Together, they do great things. When a bee pollinates a plant, it’s the first step in building a thriving ecosystem that supports all life, big and small.
Right now, the little guys could use a helping hand. We’re planting bee-friendly wildflowers across the U.S. to help local bees, beekeepers, farmers and communities. Humans depend on bees to pollinate 70% of our favorite food crops, and their colonies are shrinking every year.

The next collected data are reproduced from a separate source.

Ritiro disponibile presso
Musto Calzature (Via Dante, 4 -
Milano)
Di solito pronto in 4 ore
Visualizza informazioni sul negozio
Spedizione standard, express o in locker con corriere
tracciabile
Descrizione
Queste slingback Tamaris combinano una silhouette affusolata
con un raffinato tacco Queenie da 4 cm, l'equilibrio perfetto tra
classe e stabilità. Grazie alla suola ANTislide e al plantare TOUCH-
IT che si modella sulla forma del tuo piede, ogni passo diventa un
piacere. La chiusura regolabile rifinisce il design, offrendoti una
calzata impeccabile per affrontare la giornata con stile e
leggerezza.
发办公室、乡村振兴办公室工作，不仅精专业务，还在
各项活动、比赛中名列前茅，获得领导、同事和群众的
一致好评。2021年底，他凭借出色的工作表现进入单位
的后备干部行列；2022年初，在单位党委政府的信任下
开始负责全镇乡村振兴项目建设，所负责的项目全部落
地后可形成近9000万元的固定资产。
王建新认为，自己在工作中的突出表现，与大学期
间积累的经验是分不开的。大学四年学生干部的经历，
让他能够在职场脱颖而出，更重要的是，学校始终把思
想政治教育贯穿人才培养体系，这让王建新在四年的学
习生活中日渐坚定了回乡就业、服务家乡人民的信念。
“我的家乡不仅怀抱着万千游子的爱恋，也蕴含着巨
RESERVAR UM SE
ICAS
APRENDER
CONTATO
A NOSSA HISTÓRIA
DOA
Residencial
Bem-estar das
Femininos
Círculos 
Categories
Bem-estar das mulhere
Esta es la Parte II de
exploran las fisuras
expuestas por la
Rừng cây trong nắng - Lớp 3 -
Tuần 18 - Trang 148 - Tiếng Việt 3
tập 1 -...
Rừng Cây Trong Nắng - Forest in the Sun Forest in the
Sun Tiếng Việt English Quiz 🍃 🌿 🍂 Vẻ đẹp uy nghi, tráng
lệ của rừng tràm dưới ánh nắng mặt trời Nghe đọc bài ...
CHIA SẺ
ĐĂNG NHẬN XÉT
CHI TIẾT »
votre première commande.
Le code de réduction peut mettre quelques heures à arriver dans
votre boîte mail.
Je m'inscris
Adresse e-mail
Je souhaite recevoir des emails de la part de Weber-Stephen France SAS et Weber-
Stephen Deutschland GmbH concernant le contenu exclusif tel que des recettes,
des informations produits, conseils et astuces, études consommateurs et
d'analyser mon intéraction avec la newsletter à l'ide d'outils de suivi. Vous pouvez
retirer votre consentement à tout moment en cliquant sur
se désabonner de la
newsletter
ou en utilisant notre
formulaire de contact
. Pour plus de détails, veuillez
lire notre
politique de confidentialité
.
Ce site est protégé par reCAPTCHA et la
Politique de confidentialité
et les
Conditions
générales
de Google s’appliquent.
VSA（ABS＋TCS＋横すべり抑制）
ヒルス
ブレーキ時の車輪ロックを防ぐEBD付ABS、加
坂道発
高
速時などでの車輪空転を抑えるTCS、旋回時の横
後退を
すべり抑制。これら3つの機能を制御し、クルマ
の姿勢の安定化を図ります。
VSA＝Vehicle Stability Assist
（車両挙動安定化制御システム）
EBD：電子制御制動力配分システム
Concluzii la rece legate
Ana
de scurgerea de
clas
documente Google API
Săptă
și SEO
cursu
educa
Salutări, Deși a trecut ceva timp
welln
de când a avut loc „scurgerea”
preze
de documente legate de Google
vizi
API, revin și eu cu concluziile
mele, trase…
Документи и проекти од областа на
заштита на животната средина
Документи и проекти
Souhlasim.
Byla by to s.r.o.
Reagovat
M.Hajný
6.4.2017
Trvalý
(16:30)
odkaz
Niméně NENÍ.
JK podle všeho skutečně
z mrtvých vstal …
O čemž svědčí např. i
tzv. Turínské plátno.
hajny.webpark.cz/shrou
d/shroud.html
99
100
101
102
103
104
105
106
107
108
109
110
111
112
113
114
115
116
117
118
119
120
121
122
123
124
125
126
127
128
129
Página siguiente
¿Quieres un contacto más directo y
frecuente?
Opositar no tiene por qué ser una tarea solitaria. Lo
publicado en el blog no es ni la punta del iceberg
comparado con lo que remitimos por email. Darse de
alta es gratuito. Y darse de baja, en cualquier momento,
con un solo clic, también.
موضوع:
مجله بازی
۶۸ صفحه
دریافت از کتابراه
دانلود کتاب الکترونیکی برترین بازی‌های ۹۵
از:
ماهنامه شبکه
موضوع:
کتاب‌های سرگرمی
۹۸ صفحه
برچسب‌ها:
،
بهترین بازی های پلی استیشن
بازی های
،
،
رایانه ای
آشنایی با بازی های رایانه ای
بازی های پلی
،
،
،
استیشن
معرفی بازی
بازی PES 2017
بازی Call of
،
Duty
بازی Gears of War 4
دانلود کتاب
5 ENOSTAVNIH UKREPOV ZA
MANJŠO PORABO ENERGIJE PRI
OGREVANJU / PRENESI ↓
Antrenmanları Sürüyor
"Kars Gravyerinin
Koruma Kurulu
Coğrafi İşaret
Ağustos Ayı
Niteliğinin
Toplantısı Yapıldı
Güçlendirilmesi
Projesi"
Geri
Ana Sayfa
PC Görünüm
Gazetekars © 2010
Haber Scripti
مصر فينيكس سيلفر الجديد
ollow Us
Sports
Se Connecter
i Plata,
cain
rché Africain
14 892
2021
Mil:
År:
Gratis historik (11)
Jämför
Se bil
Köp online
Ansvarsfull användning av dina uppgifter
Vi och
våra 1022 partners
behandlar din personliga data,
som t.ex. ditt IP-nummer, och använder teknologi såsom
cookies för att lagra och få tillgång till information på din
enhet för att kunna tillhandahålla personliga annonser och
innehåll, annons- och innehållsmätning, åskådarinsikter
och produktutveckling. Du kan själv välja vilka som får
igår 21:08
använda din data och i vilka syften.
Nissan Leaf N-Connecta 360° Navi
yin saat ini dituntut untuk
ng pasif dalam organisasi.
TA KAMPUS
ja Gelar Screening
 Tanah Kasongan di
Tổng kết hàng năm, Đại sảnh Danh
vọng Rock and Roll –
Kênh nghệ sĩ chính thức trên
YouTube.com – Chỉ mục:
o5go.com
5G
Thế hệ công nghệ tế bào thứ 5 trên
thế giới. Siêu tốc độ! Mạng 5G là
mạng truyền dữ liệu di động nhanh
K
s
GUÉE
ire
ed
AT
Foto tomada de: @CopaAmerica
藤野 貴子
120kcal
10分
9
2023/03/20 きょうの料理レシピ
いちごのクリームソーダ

Spread some seeds and you won’t just be saving the bees. You’ll be making an impact all the way up the food chain.
It all starts
When you plant wildflower seeds, you begin a cycle that supports wildlife from the ground up: pollination. Here’s how planting a little seed supports bees, people and everything in between.
Once a seed grows into a plant, it needs to reproduce. Since plants can’t move, they depend on pollinators, like bees, to share their genes for them. A plant’s genes appear in the form of tiny, protein-packed particles called pollen.
To entice pollinators to spread their pollen, plants grow brightly colored flowers with sweet nectar stored deep inside.
Out & About
Bees need pollen to make honey, but it takes thousands of bees stopping at millions of flowers to produce enough honey for a hive. Every day plants are in bloom, an army of bees heads out from the hive to forage.
Packin' Up Pollen
When a bee visits a flower, she packs the pouches on her legs full of sticky pollen and does her best to drink up its nectar. Some flowers make their nectar hard to reach so bees stay longer.
Making The Rounds
As she stops at the next blossom, some of the other pollen she’s collected shakes off and sticks to the flower’s stigma. A worker bee will only visit one kind of flower on each trip but may visit 100 different blossoms, thoroughly mixing up the local gene pool.
Now, the bees have everything they need to make honey and feed their hive. Meanwhile, the cross-pollinated flowers nearby are ready to spread their seeds and start the process over.